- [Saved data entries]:
#####

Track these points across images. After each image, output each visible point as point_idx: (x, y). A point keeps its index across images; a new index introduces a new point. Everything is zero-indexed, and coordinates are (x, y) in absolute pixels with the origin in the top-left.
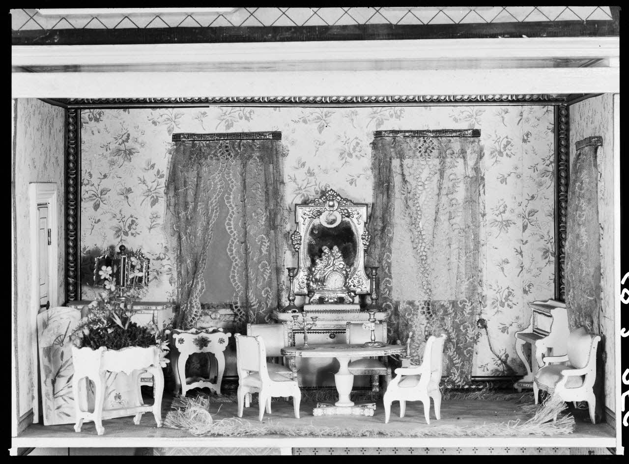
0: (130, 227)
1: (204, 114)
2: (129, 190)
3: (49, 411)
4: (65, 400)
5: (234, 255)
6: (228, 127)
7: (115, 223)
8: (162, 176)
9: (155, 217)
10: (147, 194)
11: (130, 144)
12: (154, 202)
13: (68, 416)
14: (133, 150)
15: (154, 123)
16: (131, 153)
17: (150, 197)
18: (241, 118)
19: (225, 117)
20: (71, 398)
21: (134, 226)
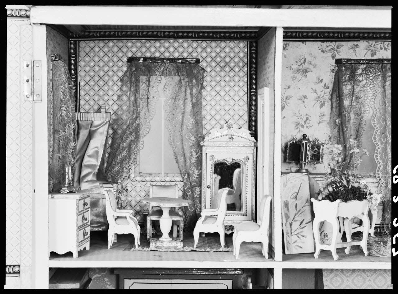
0: (305, 122)
1: (357, 45)
2: (305, 97)
3: (289, 244)
4: (299, 237)
5: (377, 142)
6: (373, 55)
7: (295, 119)
8: (328, 88)
9: (322, 115)
10: (317, 100)
11: (306, 66)
12: (322, 105)
13: (301, 248)
14: (308, 70)
15: (323, 51)
16: (307, 72)
17: (319, 102)
18: (382, 49)
19: (371, 48)
20: (302, 236)
21: (308, 122)
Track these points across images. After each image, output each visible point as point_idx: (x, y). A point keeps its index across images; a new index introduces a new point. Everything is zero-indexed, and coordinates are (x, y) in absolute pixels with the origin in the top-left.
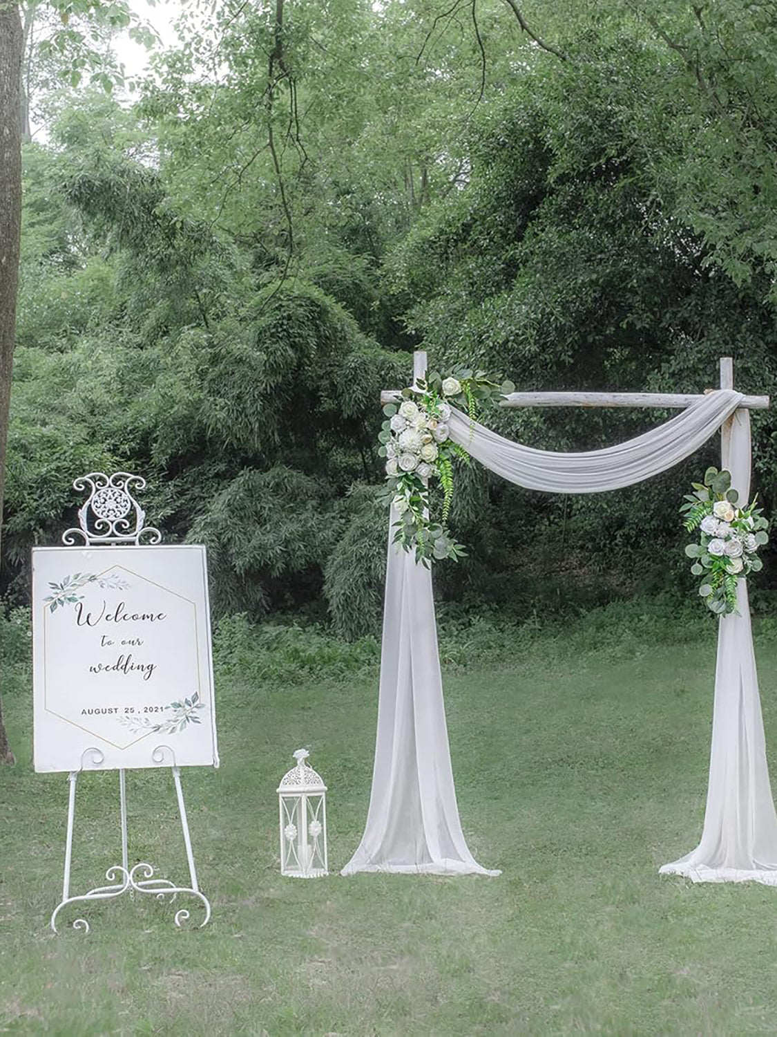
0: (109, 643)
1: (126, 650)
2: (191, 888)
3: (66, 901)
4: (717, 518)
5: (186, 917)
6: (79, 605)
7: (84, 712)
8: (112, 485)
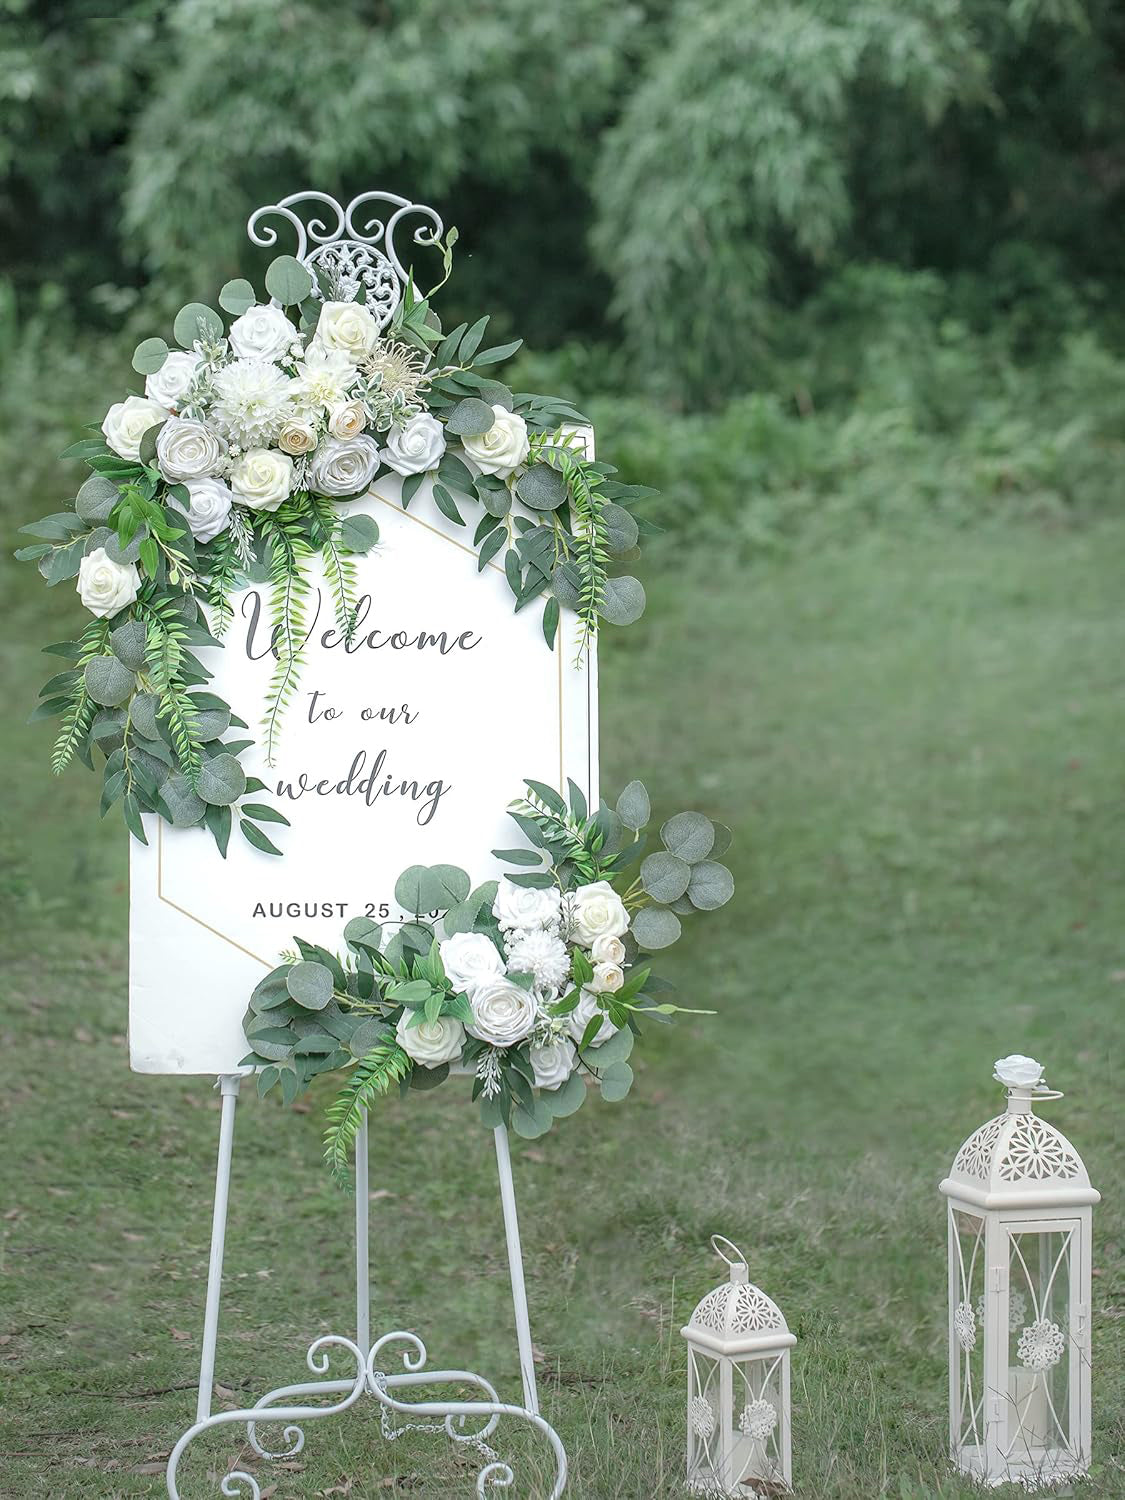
0: (328, 714)
1: (376, 736)
2: (522, 1405)
3: (204, 1420)
5: (503, 1483)
6: (252, 599)
7: (259, 910)
8: (352, 231)
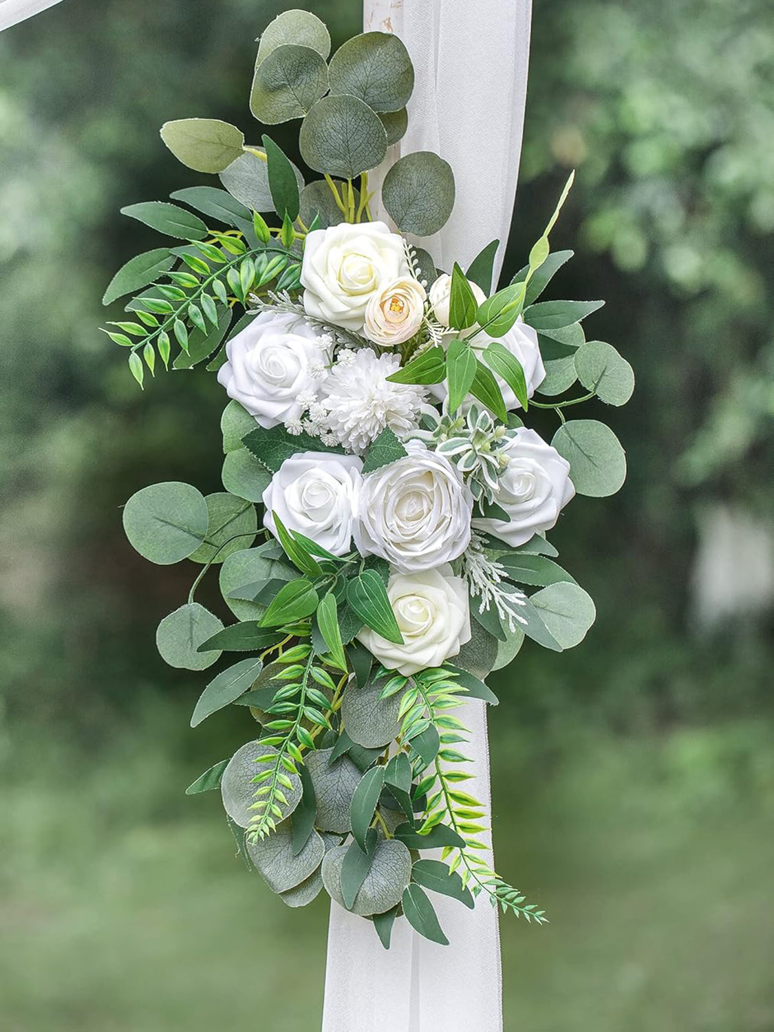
4: (323, 325)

#####

- [Prompt]: Can you return the rows from the very first line through the line containing "21: (134, 226)", both ends included, word for word? Leave out the pictures.

- [The completed task]:
Track these points across images. After each image, output each visible point as point_idx: (x, y). A point keeps its index across images; a new index introduces a new point. Everything is zero-indexed, and coordinates are (x, y) in absolute pixels with the origin in the top-left.
0: (130, 227)
1: (204, 114)
2: (129, 190)
3: (49, 411)
4: (65, 400)
5: (234, 255)
6: (228, 127)
7: (115, 223)
8: (162, 176)
9: (155, 217)
10: (147, 194)
11: (130, 144)
12: (154, 202)
13: (68, 416)
14: (133, 150)
15: (154, 123)
16: (131, 153)
17: (150, 197)
18: (241, 118)
19: (225, 117)
20: (71, 398)
21: (134, 226)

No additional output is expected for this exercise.